Un enigma, un dedalo, un labirinto: sono immagini ricorrenti nell’opera di Jorge Luis Borges, tra racconti e poesie in cui la realtà si piega spesso su se stessa fino a farsi indecifrabile. Nato a Buenos Aires nel 1899, lo scrittore e saggista argentino trascorse buona parte della vita in Europa, tra Spagna e Svizzera, e proprio in Svizzera morì, nel 1986. In Argentina, Borges strinse amicizia con Randall Coate, architetto e diplomatico britannico con cui condivideva un interesse profondo per la forma del labirinto, intesa sia come struttura fisica sia come metafora. Anni dopo, su iniziativa della vedova dello scrittore, María Kodama, fu proprio Coate a disegnare un labirinto vegetale a Venezia, negli spazi dietro i chiostri della Fondazione Giorgio Cini sull’Isola di San Giorgio Maggiore.

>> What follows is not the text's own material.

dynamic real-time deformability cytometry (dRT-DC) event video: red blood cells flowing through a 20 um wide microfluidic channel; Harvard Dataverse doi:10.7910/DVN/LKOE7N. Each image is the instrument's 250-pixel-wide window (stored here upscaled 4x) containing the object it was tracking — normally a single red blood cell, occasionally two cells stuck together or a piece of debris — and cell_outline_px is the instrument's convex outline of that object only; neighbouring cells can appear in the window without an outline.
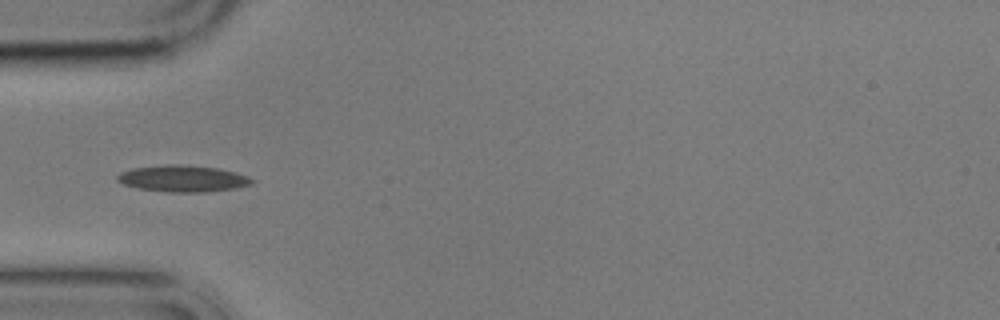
{"species": "common noctule bat (a hibernating species)", "species_latin": "Nyctalus noctula", "temperature_condition": "cold", "stored_images_in_passage": 4, "camera_frame_rate_fps": 3000, "um_per_image_px": 0.085, "animal": {"sex": "male", "body_mass_g": 17.9}, "frame": {"image": 1, "passage_image": 3, "time_ms": 2.333, "image_size_px": [1000, 320], "cell_outline_px": [[256, 180], [252, 184], [232, 188], [204, 192], [168, 192], [140, 188], [124, 184], [116, 180], [116, 176], [120, 172], [132, 168], [176, 164], [216, 168], [236, 172], [248, 176]], "centroid_in_image_um": [15.54, 15.18], "position_along_channel_um": 69.5, "area_um2": 20.52}}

Il progetto risale agli anni Ottanta, ma la sua realizzazione arrivò solo nel 2011: oggi il percorso, disegnato con 3.250 piante di bosso (Buxus sempervirens) su una superficie di 2.300 metri quadrati, è considerato tra i più affascinanti d’Italia nel suo genere.

Tra memoria, letteratura e paesaggio: un restauro atteso
A quindici anni dalla sua realizzazione e a quarant’anni dalla morte di Borges, il labirinto è stato sottoposto a un intervento di restauro conservativo, necessario a restituire leggibilità ai 1.150 metri che compongono il disegno originario. Il pubblico potrà tornare ad ammirarlo a partire dal 10 luglio. Renata Codello, segretaria generale della Fondazione Cini, lo descrive come una presenza capace di tenere insieme mondi diversi: memoria storica e contemporaneità, scrittura e architettura, natura e paesaggio.
A rendere possibile il restauro è stato il progetto «PwC per la cultura», attraverso cui la società di consulenza sostiene da tempo iniziative legate alla crescita culturale del Paese. Non è la prima volta che PwC Italia interviene su un bene artistico italiano: in passato aveva già finanziato il restauro dei giardini dell’Accademia Carrara di Bergamo, oggi Giardini PwC, e quello del Cenacolo di Pieter Paul Rubens, conservato alla Pinacoteca di Brera. Come ha spiegato il presidente e amministratore delegato dell’azienda, Giovanni Andrea Toselli, la scelta di sostenere il Labirinto Borges nasce dal legame speciale che l’azienda ha con Venezia, «città che rappresenta un punto di riferimento culturale assoluto per l’Italia e per il mondo» e con l’intero Nord-Est, area strategica per PwC Italia. Una collaborazione, quella con la Fondazione Cini, che Toselli definisce «motivo di orgoglio», perché restituisce vita a «un luogo così amato e così simbolico».
Il Labirinto Borges racchiude in fondo un doppio volto di Venezia: quello di una città a tratti ostica, difficile da attraversare fino in fondo e proprio per questo capace di custodire sorprese e bellezze che si rivelano solo a chi ha la pazienza di cercarle.